Contracts should be re-screened by effective date and wind-down period. Some measures apply immediately, while others have later operative dates or transition windows. Trade contracts, tanker-sale arrangements, LNG-related agreements, cybersecurity service contracts, payment arrangements, crypto-related relationships and contracts involving newly listed goods should be prioritized.

Companies should also expand diversion-risk diligence beyond Russia and Belarus. Transactions involving Central Asia, the South Caucasus, Türkiye, the UAE, China, Hong Kong and other known diversion hubs should be assessed for routing, end-use, resale rights, consignee profile, freight forwarders, unusual payment terms and sudden volume changes. The Kyrgyzstan measure shows that third-country risk is no longer merely a policy concern; it can become a direct EU legal restriction.

“No Russia” clauses should be reviewed with care. They should not be treated as generic sanctions boilerplate. Where legally required or commercially prudent, they should address resale, transfer, deployment, ownership changes, end-use, documentation obligations, audit rights, termination rights and indemnities. The tanker-sale provisions are a reminder that contractual controls are increasingly part of the EU’s expected compliance toolkit.

Financial due diligence should become more granular. It is no longer enough to screen the customer’s bank. Companies should review correspondent banks, payment agents, netting structures, set-off arrangements, crypto wallets, crypto-asset service providers, decentralized platforms, digital rouble exposure, RUBx exposure and links to Russian financial messaging systems. Payment facilitation is now a sanctions target in its own right.

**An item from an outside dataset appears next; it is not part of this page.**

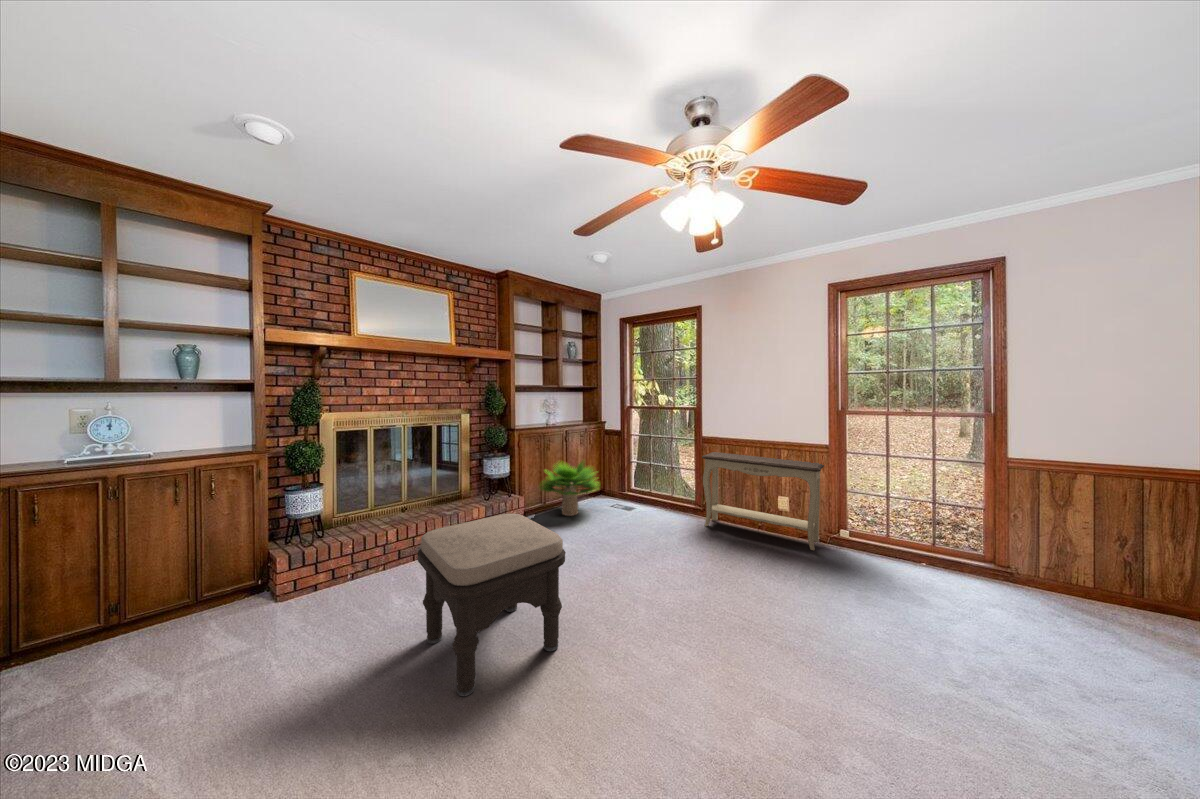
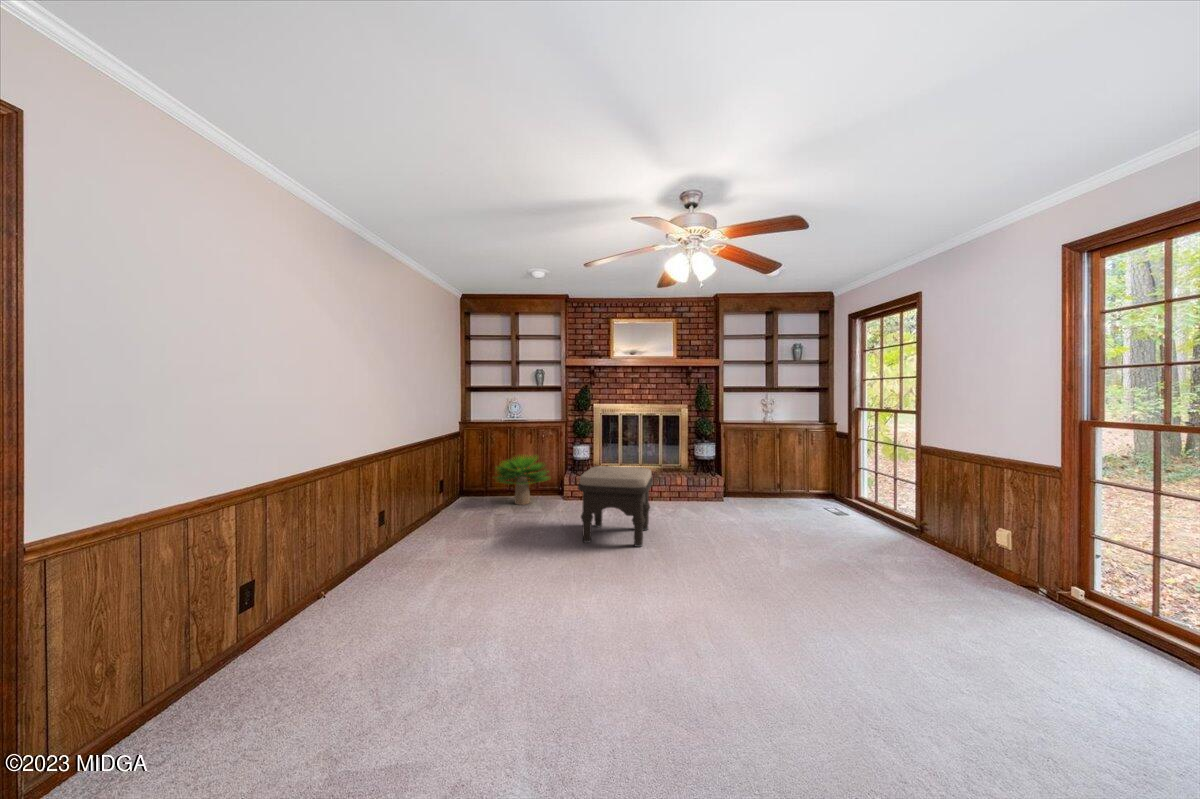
console table: present [702,452,824,551] -> none [890,462,1042,595]
potted plant: present [541,462,599,516] -> present [495,456,548,505]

Legal teams should also map services and internal support functions. The managed-security-services restrictions make it necessary to understand who provides cybersecurity, IT, monitoring, incident response and related services to any Russia or Belarus-linked operation. Similar mapping should be done for finance, treasury, legal, technical support, engineering, software, IP, licensing and shared-service functions.

Finally, companies with legacy Russian assets, subsidiaries, receivables, trademarks, technology, arbitration clauses or Russian litigation should evaluate the new legal-protection measures. These provisions may offer defensive tools against Russian expropriation, abusive claims or unauthorized IP use, but they will require coordinated sanctions, litigation, arbitration and asset-recovery strategy.

The likely next steps are already visible. The EU may activate the maritime services ban once G7 coordination is achieved. More shadow-fleet vessels, ports, ship managers, insurers and tanker owners are likely to be targeted. The anti-circumvention tool may be used against additional jurisdictions if trade data shows persistent diversion. Crypto and payment restrictions will likely continue to expand. Additional legal-protection annexes may be populated with Russian or third-country actors involved in expropriation, abusive enforcement or IP misuse.